Il mondo scientifico si scandalizza e si imbarazza. La Federation of American Scientists rilascia la seguente dichiarazione: “in un momento in cui la comunità scientifica si sente minacciata da forze politiche che screditano la sua credibilità,  è tragico che una delle sue icone (James Watson) abbia gettato con le sue affermazioni una tale onta sulla professione”.

Reazioni di indignazione provengono anche dal Museo della Scienza di Londra, presso il quale Watson avrebbe dovuto tenere a breve una conferenza, immediatamente annullata in seguito alle dichiarazioni dell’illustre scienziato. Il Museo dichiara che il 79enne premio Nobel per la medicina “ha oltrepassato i limiti accettabili del dibattito”.
Scandalizzato anche il Ministro inglese Lammy, che giudica le affermazioni di Watson come “offensive” ed aggiunge che “è un peccato che uno scienziato del suo calibro adombri i meriti della sua ricerca con delle affermazioni frutto del pregiudizio”.
Ed è proprio nel suo ruolo di scienziato che sta l’aggravante delle sue affermazioni: prima di tutto in quanto prive di alcun valore scientifico e poi perchè ipoteticamente più credibli da parte dell’opinione publica.

Spiace portare via ad un genitore suo figlio, ma per il bene del DNA siamo costretti ad affidarlo a mani più sicure.

########################################

Esercizio: Ricopia dal testo sulle reazioni alle parole di James Watson la parte che comincia con "Ed è proprio" e finisce con "mani più sicure.".

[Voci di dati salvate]
########################################

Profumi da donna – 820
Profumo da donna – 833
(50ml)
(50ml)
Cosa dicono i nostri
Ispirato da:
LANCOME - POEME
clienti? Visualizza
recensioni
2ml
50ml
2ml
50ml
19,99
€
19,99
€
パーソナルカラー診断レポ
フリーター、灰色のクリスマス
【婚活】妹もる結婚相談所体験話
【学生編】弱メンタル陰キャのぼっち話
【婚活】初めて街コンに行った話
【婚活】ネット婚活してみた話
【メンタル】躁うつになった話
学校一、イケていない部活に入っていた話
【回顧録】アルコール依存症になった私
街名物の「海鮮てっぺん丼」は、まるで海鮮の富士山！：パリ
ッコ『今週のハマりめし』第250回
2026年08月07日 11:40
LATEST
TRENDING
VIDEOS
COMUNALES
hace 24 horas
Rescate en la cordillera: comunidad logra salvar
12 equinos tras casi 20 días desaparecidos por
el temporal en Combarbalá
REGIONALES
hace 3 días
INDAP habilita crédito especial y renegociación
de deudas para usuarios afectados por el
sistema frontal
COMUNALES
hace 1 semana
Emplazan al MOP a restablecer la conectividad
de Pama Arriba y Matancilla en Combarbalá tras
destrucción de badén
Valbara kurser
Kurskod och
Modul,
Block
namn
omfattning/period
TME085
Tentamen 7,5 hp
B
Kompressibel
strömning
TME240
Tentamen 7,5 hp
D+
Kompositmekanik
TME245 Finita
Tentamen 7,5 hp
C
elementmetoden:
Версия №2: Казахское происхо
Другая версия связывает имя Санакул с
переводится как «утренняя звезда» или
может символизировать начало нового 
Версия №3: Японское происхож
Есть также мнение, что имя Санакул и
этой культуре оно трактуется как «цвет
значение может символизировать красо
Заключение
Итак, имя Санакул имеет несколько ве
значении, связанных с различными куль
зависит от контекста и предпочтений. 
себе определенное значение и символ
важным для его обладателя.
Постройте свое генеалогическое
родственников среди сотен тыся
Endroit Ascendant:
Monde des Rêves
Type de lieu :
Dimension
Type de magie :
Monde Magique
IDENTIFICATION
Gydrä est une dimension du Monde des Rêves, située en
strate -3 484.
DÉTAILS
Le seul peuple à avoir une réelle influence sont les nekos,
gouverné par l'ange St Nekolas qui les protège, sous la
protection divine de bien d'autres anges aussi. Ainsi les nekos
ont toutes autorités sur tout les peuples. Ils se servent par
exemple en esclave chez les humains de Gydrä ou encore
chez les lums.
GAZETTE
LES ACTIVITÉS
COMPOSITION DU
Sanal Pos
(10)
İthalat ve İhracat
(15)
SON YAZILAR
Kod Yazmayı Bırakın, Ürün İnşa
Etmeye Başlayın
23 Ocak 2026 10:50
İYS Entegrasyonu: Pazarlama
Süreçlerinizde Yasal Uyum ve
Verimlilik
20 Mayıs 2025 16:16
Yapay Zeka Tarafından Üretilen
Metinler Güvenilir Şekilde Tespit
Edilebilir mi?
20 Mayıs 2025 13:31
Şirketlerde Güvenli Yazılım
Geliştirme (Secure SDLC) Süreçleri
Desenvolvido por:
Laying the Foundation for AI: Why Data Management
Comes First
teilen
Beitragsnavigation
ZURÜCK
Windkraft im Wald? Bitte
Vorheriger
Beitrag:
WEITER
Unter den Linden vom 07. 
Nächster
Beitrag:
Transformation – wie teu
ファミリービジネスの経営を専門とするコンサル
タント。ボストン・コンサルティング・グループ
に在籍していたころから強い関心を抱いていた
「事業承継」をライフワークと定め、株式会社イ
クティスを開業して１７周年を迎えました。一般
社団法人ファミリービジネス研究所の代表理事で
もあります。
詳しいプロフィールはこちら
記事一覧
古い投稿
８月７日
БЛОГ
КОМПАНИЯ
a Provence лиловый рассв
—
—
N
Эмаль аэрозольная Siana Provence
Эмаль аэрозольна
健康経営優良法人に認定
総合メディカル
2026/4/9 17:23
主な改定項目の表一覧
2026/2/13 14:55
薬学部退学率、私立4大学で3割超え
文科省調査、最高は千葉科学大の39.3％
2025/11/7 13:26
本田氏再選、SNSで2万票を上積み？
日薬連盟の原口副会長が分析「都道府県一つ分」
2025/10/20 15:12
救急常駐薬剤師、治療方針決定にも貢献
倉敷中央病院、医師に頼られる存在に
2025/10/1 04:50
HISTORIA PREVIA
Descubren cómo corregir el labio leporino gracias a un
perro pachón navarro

########################################

Spazio risposta:
Ed è proprio nel suo ruolo di scienziato che sta l’aggravante delle sue affermazioni: prima di tutto in quanto prive di alcun valore scientifico e poi perchè ipoteticamente più credibli da parte dell’opinione publica.

Spiace portare via ad un genitore suo figlio, ma per il bene del DNA siamo costretti ad affidarlo a mani più sicure.